§ Your goal
An exact copy of all the entries is what is needed here.

[Collected data entries]
◇ ◇ ◇ ◇

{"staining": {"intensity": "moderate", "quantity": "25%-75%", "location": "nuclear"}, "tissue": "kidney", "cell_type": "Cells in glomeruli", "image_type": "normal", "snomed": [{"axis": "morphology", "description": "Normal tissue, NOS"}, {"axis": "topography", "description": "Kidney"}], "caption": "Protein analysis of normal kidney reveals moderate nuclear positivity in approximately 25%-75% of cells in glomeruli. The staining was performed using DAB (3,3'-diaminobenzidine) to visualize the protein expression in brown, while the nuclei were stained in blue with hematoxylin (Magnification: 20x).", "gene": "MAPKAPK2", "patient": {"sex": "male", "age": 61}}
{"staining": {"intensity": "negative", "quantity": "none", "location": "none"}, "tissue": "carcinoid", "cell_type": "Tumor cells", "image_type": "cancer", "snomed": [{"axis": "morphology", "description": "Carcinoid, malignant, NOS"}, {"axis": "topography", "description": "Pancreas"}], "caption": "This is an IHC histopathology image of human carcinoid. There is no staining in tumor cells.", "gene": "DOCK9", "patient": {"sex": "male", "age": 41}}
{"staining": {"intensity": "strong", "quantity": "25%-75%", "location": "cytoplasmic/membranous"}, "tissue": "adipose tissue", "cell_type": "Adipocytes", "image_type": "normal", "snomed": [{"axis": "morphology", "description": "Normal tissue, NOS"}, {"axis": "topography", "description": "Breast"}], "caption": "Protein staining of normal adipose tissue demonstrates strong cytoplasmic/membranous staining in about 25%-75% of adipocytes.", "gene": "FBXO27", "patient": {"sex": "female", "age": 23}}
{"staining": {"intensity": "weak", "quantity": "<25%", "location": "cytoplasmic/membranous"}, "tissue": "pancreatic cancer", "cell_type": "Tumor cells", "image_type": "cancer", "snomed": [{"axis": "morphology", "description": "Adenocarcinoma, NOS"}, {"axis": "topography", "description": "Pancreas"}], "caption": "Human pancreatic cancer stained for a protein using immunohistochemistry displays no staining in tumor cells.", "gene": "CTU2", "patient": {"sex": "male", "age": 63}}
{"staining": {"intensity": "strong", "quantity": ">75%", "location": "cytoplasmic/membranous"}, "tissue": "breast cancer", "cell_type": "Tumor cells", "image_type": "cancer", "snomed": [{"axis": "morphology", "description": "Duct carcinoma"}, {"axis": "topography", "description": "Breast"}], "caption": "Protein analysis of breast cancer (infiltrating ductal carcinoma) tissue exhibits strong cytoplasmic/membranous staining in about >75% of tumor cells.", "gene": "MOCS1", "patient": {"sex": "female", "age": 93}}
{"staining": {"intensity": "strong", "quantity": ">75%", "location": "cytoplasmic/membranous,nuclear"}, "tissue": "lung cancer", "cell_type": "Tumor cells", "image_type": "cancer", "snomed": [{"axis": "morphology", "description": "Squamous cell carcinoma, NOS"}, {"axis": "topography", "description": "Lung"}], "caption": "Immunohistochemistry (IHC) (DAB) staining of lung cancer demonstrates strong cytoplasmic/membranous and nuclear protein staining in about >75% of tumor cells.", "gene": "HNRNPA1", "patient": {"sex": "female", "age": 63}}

◇ ◇ ◇ ◇

§ Solution below
{"staining": {"intensity": "moderate", "quantity": "25%-75%", "location": "nuclear"}, "tissue": "kidney", "cell_type": "Cells in glomeruli", "image_type": "normal", "snomed": [{"axis": "morphology", "description": "Normal tissue, NOS"}, {"axis": "topography", "description": "Kidney"}], "caption": "Protein analysis of normal kidney reveals moderate nuclear positivity in approximately 25%-75% of cells in glomeruli. The staining was performed using DAB (3,3'-diaminobenzidine) to visualize the protein expression in brown, while the nuclei were stained in blue with hematoxylin (Magnification: 20x).", "gene": "MAPKAPK2", "patient": {"sex": "male", "age": 61}}
{"staining": {"intensity": "negative", "quantity": "none", "location": "none"}, "tissue": "carcinoid", "cell_type": "Tumor cells", "image_type": "cancer", "snomed": [{"axis": "morphology", "description": "Carcinoid, malignant, NOS"}, {"axis": "topography", "description": "Pancreas"}], "caption": "This is an IHC histopathology image of human carcinoid. There is no staining in tumor cells.", "gene": "DOCK9", "patient": {"sex": "male", "age": 41}}
{"staining": {"intensity": "strong", "quantity": "25%-75%", "location": "cytoplasmic/membranous"}, "tissue": "adipose tissue", "cell_type": "Adipocytes", "image_type": "normal", "snomed": [{"axis": "morphology", "description": "Normal tissue, NOS"}, {"axis": "topography", "description": "Breast"}], "caption": "Protein staining of normal adipose tissue demonstrates strong cytoplasmic/membranous staining in about 25%-75% of adipocytes.", "gene": "FBXO27", "patient": {"sex": "female", "age": 23}}
{"staining": {"intensity": "weak", "quantity": "<25%", "location": "cytoplasmic/membranous"}, "tissue": "pancreatic cancer", "cell_type": "Tumor cells", "image_type": "cancer", "snomed": [{"axis": "morphology", "description": "Adenocarcinoma, NOS"}, {"axis": "topography", "description": "Pancreas"}], "caption": "Human pancreatic cancer stained for a protein using immunohistochemistry displays no staining in tumor cells.", "gene": "CTU2", "patient": {"sex": "male", "age": 63}}
{"staining": {"intensity": "strong", "quantity": ">75%", "location": "cytoplasmic/membranous"}, "tissue": "breast cancer", "cell_type": "Tumor cells", "image_type": "cancer", "snomed": [{"axis": "morphology", "description": "Duct carcinoma"}, {"axis": "topography", "description": "Breast"}], "caption": "Protein analysis of breast cancer (infiltrating ductal carcinoma) tissue exhibits strong cytoplasmic/membranous staining in about >75% of tumor cells.", "gene": "MOCS1", "patient": {"sex": "female", "age": 93}}
{"staining": {"intensity": "strong", "quantity": ">75%", "location": "cytoplasmic/membranous,nuclear"}, "tissue": "lung cancer", "cell_type": "Tumor cells", "image_type": "cancer", "snomed": [{"axis": "morphology", "description": "Squamous cell carcinoma, NOS"}, {"axis": "topography", "description": "Lung"}], "caption": "Immunohistochemistry (IHC) (DAB) staining of lung cancer demonstrates strong cytoplasmic/membranous and nuclear protein staining in about >75% of tumor cells.", "gene": "HNRNPA1", "patient": {"sex": "female", "age": 63}}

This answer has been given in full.